An even surer thing failed on the men’s side. Roger Federer, the number one ranked male tennis player in the world appeared unstoppable with his 12 Grand Slam titles until he met Novak Djokovic in the semi-finals. Both are skilled players, ranked high, but Federer always appeared to dominate and many thought he was on his way to an 11th STRAIGHT Grand Slam final. Djokovic proceeded to beat him in straight sets, something that hasn’t happened to Federer since 2004.
Tennis matches are only one example of a potential sure thing that can disappoint. Over time, we start to associate this sense of a sure thing with other aspects of our lives: jobs, investments, relationships, etc. Then, when someone or something upsets a sure thing, we shake our heads in bewilderment wondering how it could have happened.

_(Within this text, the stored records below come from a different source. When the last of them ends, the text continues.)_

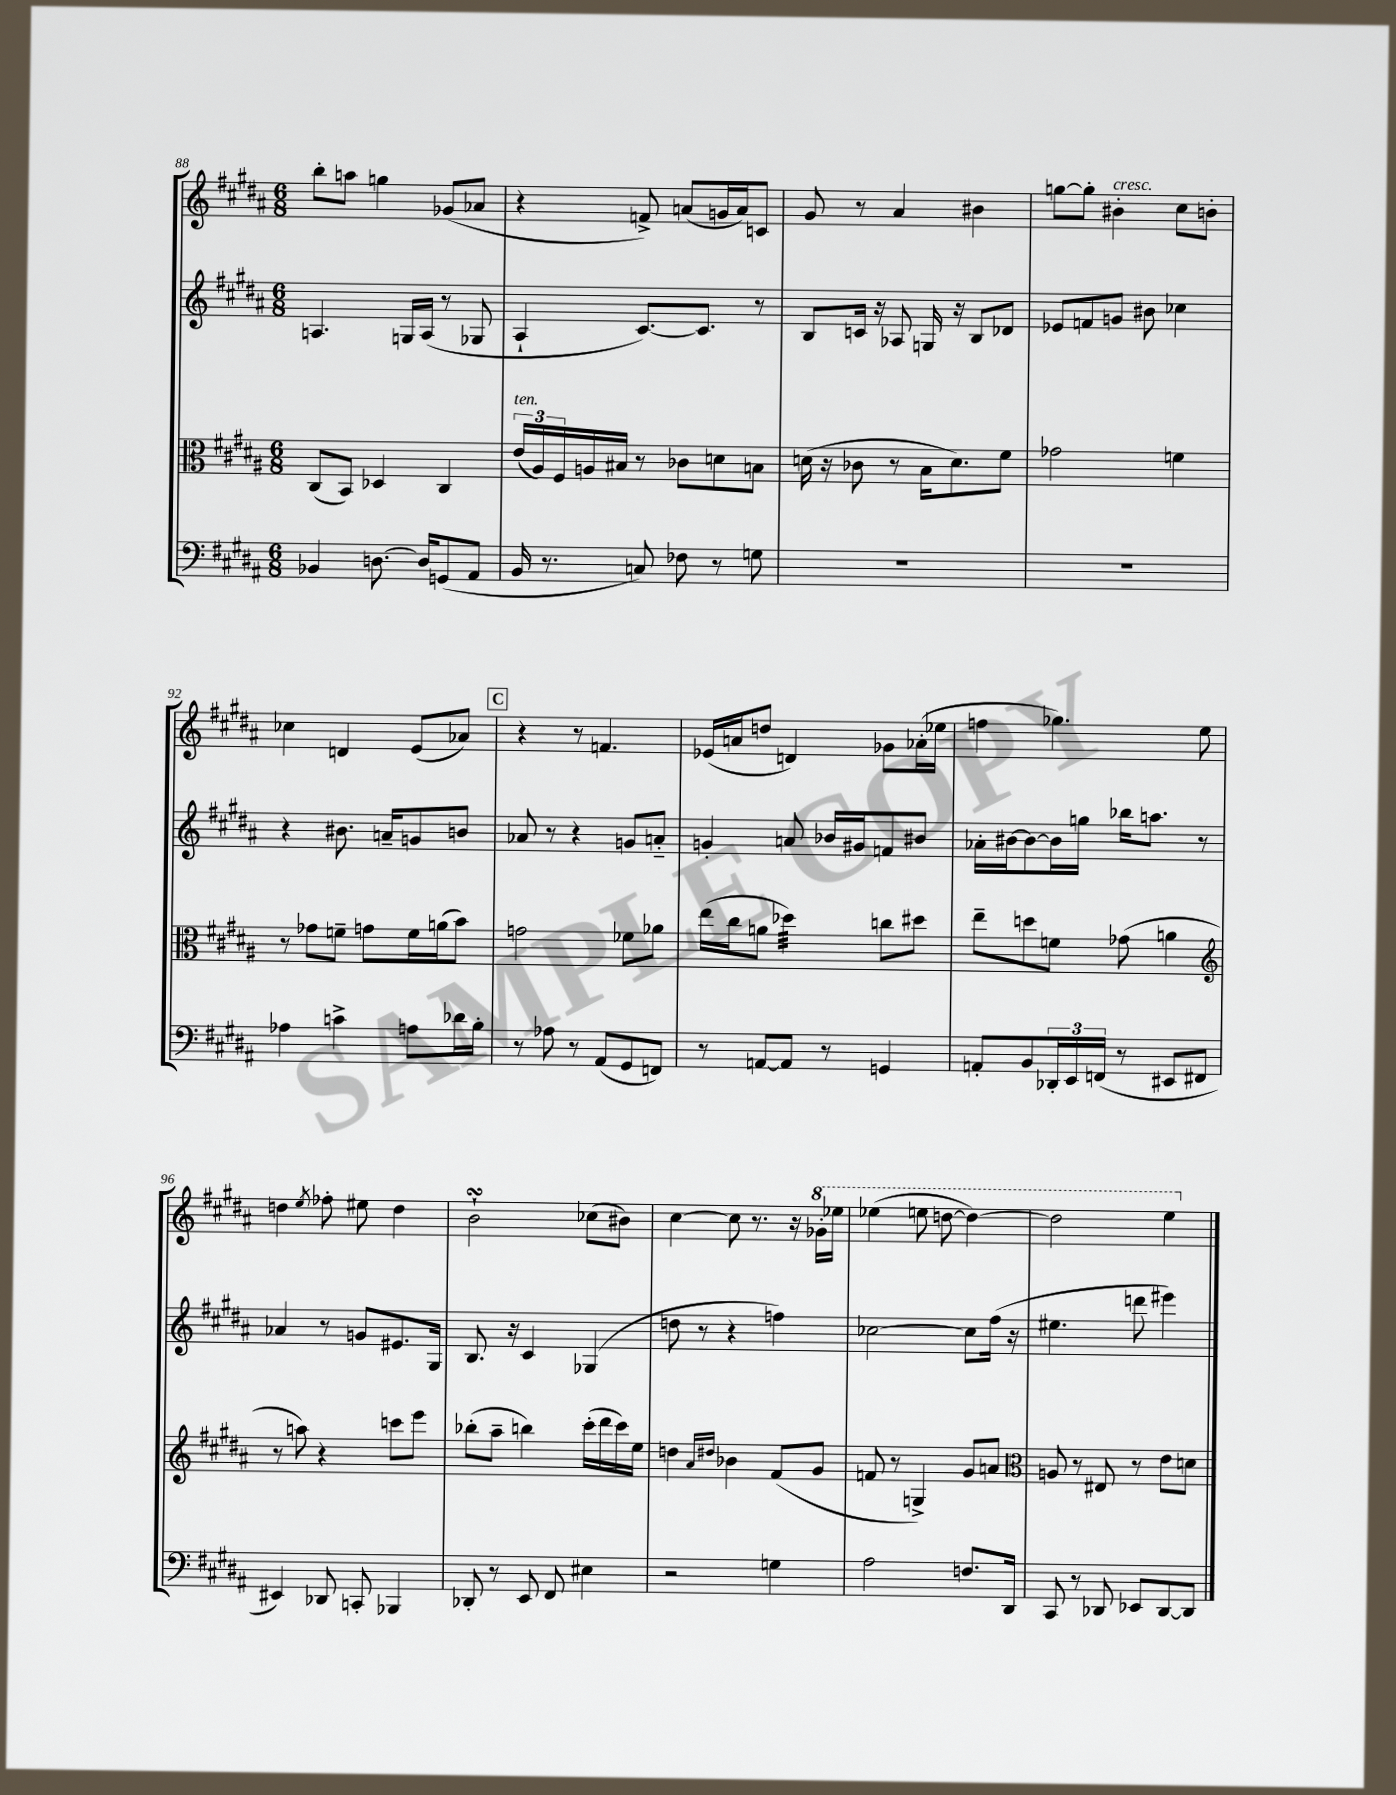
<<
\new StaffGroup <<
\new Staff = "s0" {
    \clef treble \key b \major \numericTimeSignature \time 6/8
    b''8-. a''8 g''4 ges'8( aes'8 |
    r4 f'8->) a'8( g'16 a'16) c'8 |
    gis'8 r8 ais'4 bis'4 |
    g''8~ g''8-. bis'4-.^\markup { \italic "cresc." } cis''8 b'8-. |
    ces''4 d'4 e'8( aes'8) |
    \mark \markup { \box "C" } r4 r8 f'4. |
    ees'16( a'16 d''8 d'4) ges'8 aes'16-.( ees''16 |
    f''4 ges''4.) e''8 |
    d''4 \acciaccatura { e''8 } fes''8-. eis''8 d''4 |
    b'2-!\turn ces''8( bis'8) |
    cis''4~ cis''8 r8. r16 \ottava #1 ges''16-. ees'''16 |
    ees'''4( e'''8 d'''8~ d'''4~) |
    d'''2 e'''4 \ottava #0 \bar "|." |
}
\new Staff = "s1" {
    \clef treble \key b \major \numericTimeSignature \time 6/8
    a4. g16 a16( r8 ges8 |
    ais4-! cis'8.~) cis'8. r8 |
    b8 c'16 r16 aes8 g16 r16 b8 des'8 |
    ees'8 f'8 g'8 bis'8 ces''4 |
    r4 bis'8. a'16-- g'8 b'8 |
    \mark \markup { \box "C" } aes'8 r8 r4 g'8 a'8-_ |
    g'4-. a'8 bes'16 gis'16 f'8 bis'8 |
    aes'16-. bis'16~ bis'8~ bis'16 g''16 bes''16 a''8. r8 |
    aes'4 r8 g'8 eis'8. gis16 |
    b8. r16 cis'4 ges4( |
    d''8 r8 r4 f''4) |
    ces''2~ ces''8 fis''16( r16 |
    eis''4. d'''8 eis'''4) \bar "|." |
}
\new Staff = "s2" {
    \clef alto \key b \major \numericTimeSignature \time 6/8
    cis8( b,8) des4 cis4 |
    \tuplet 3/2 { e'16^\markup { \italic "ten." }( ais16) fis16 } a16 bis16 r8 ces'8 d'8 b8 |
    d'16( r16 ces'8 r8 b16 d'8.) fis'8 |
    ges'2 f'4 |
    r8 ges'8 f'8-- g'8 f'16 a'16( b'8) |
    \mark \markup { \box "C" } g'2 fes'8 aes'8 |
    e''16( cis''16 a'8 des''4:32) c''8 dis''8 |
    e''8-- d''8 f'8 ges'8( a'4 |
    \clef treble r8 a''8) r4 c'''8 e'''8 |
    bes''8-.( ais''8-- b''4) cis'''16-.( dis'''16 cis'''16) e''16 |
    d''4 \grace { ais'16 dis''16 } bes'4 fis'8( gis'8 |
    f'8 r8 g4->) gis'8 a'8 |
    \clef alto a8 r8 eis8 r8 e'8 d'8 \bar "|." |
}
\new Staff = "s3" {
    \clef bass \key b \major \numericTimeSignature \time 6/8
    bes,4 d8.~ d16 g,8( ais,8 |
    b,16 r8. c8) fes8 r8 g8 |
    R2. |
    R2. |
    aes4 c'4-> a8 des'16 b16-. |
    \mark \markup { \box "C" } r8 aes8 r8 ais,8( gis,8 f,8) |
    r8 a,8~ a,8 r8 g,4 |
    a,8-. b,8 \tuplet 3/2 { des,16-. e,16 f,16( } r8 eis,8 fis,8 |
    eis,4) des,8 c,8-. bes,,4 |
    des,8-. r8 e,8 fis,8 eis4 |
    r2 g4 |
    ais2 f8. dis,16 |
    cis,8 r8 des,8 ees,8 des,8~ des,8 \bar "|." |
}
>>
>>
\layout { \context { \Score currentBarNumber = #88 } }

You’ve seen this scenario play out during the recent weeks and months as markets have shuddered under pressure from the sub-prime mess and fears of an American recession. We were so sure that the housing market would continue to grow that the popping of the bubble was unheard by many.
Searching for Certainty
Without meaning or planning to, we search out guarantees. We want a sure thing because we believe it gives us a lodestone in all the chaos that swirls around us. We’re particularly drawn to sure things of late because of the increased sense of chaos in our world as markets shifts and countries crumble. However, as I pointed out earlier this month, there’s something to be said for chaos:
From my perspective, chaos’ attractiveness lies in its unpredictability, the sense that anything, both good and bad, is possible….I think that our current hunger for order in all the chaos for information cheats us out of what’s possible. A top 10 list and other filters that we pay attention to skip over the uncertainty of a butterfly flapping its wings and goes straight to someone else’s interpretation of the chaos. Why waste time wading through all the different thoughts if someone has been kind enough to provide you with the answers?
If you are a lover of sure things, you need to ask yourself why. And if the answer doesn’t do you or your life justice, consider the chase after a sure thing to be a part of your past instead of your future. Perhaps it goes too far in the other direction, but any time I hear the words, “It’s a sure thing,” I want to run in the opposite direction. What will be your reaction?